Cartoonist, illustrator, poet
Born in Ilighgate Village, London. England, on May 12. 1812.
Known mostly for his literary nonsense in poetry and prose and especially his limericks, a form he popularized. His principal areas of work as an artist were threefold: as a draughtsman employed to illustrate birds and animals; making colored drawings during his journeys, which he reworked later, sometimes as plates for his travel books; as a (minor) illustrator of Alfred, Lord Tennyson’s poems. As an author, he is known principally for his popular nonsense collections of poems, songs, short stories, botanical drawings, recipes, and alphabets. He also composed and published twelve musical settings of Tennyson’s poetry.
Lear was already drawing “for bread and cheese” by the time he was aged 16 and soon developed into a serious “ornithological draughtsman” employed by the Zoological Society and then from 1832 to 1836 by the Earl of Derby, who kept a private menagerie at his estate, Knowsley Hall. He was the first major bird artist to draw birds from real live birds, instead of skins. Lear’s first publication, published when he was 19 years old, was Illustrations of the Family of Psittacidae, or Parrots in 1830. One of the greatest ornithological artists of his era, he taught Elizabeth Gould whilst also contributing to John Gould’s works and was compared favorably to the naturalist John James Audubon. His eyesight deteriorated too much to work with such precision on the fine drawings and etchings of plates used in lithography, thus he turned to landscape painting and travel.
Among other travels, he visited Greece and Egypt during 1848–49, and toured India during 1873–75, including a brief detour to Ceylon. While travelling he produced large quantities of coloured wash drawings in a distinctive style, which he converted later in his studio into oil and watercolour paintings, as well as prints for his books. His landscape style often shows views with strong sunlight, with intense contrasts of colour.

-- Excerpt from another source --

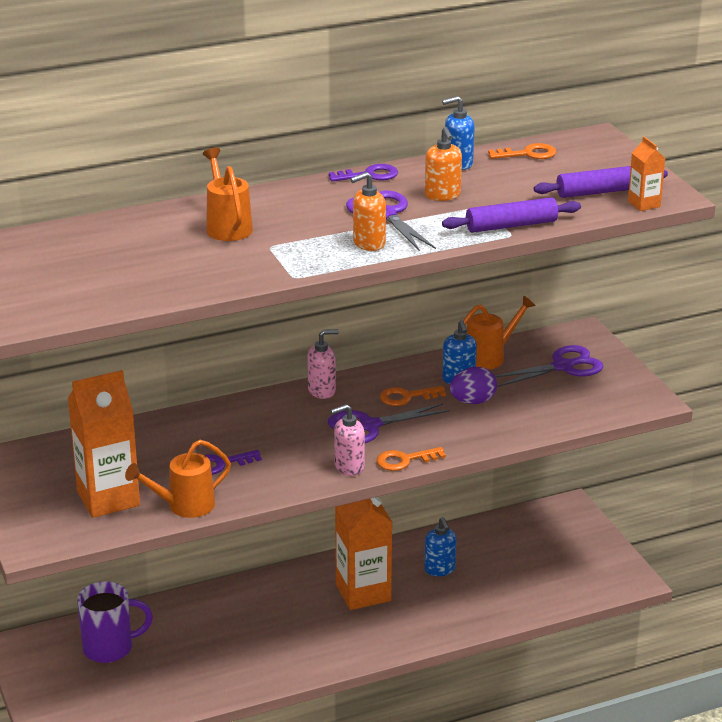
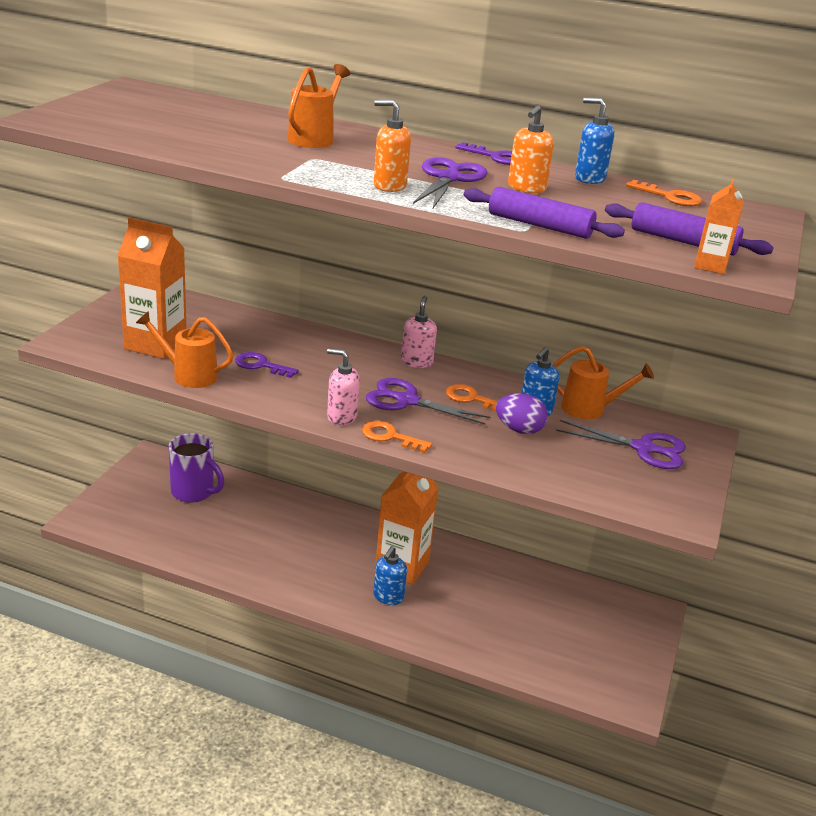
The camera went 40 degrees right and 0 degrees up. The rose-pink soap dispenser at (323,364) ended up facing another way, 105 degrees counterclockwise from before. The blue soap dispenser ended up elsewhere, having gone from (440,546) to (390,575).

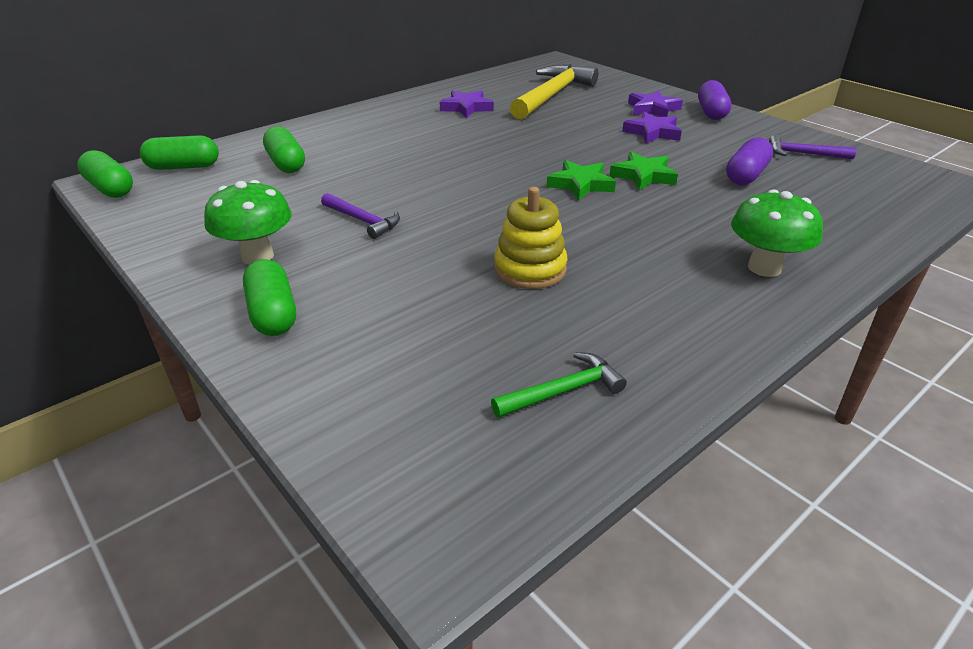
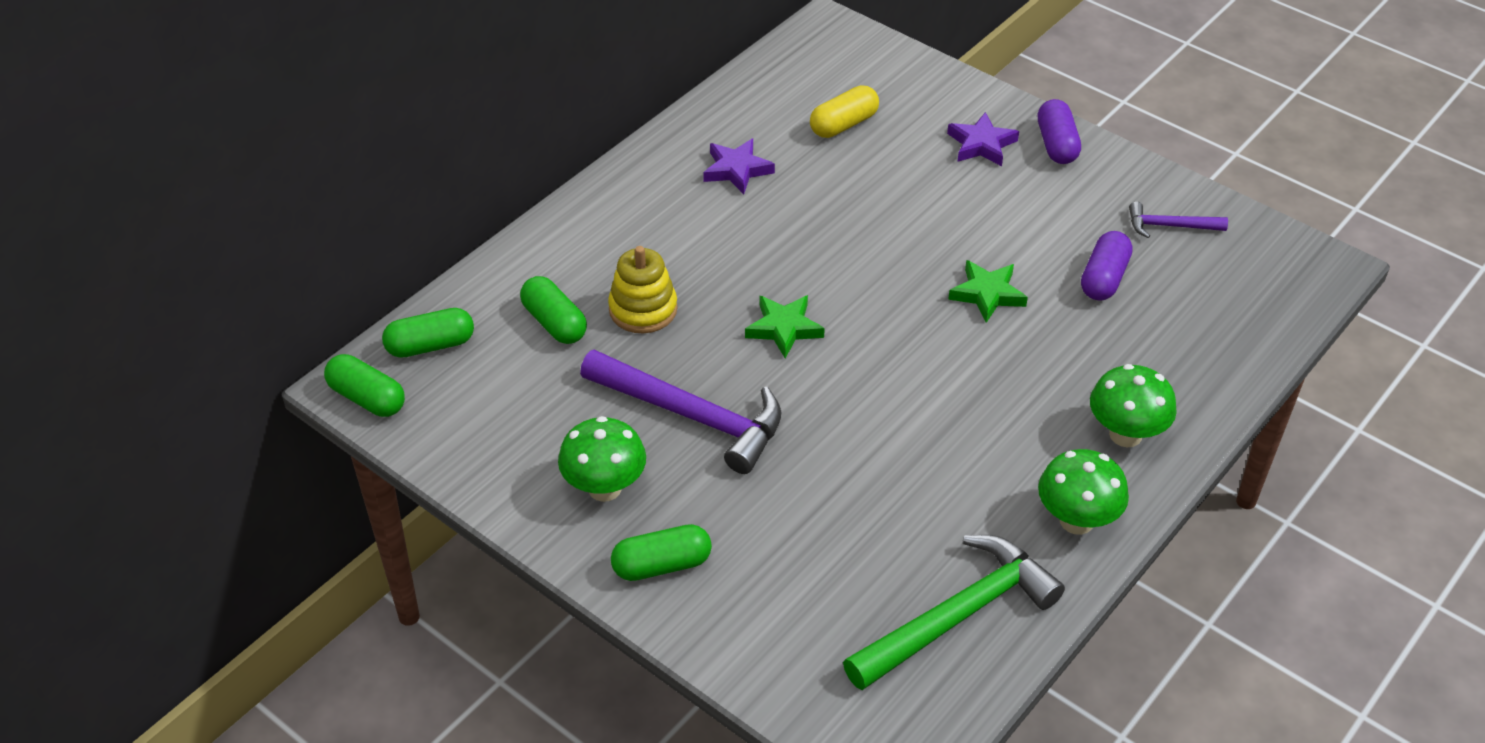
The camera went 10 degrees left and 10 degrees up. The leaf-green capsule at (269,297) ended up facing another way, 75 degrees counterclockwise from before. The size of the royal purple claw hammer at (360,216) changed by a factor of 2.01. The size of the leaf-green claw hammer at (559,385) changed by a factor of 2.01. The golden stacking rings ended up elsewhere, having gone from (531,238) to (642,289). Where the golden claw hammer stood at (554,92), the golden capsule came to stand at (844,111). The leaf-green star shape ended up elsewhere, having gone from (581,180) to (785,326). The second view lost the royal purple star shape at (652,127). The second view gained the leaf-green toadstool at (1083,492).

Between 1878 and 1883 Lear spent his summers on Monte Generoso, a mountain on the border between the Swiss canton of Ticino and the Italian region of Lombardy. His oil painting The Plains of Lombardy from Monte Generoso is in the Ashmolean Museum in Oxford.
Throughout his life he continued to paint seriously. He had a lifelong ambition to illustrate Tennyson’s poems; near the end of his life a volume with a small number of illustrations was published.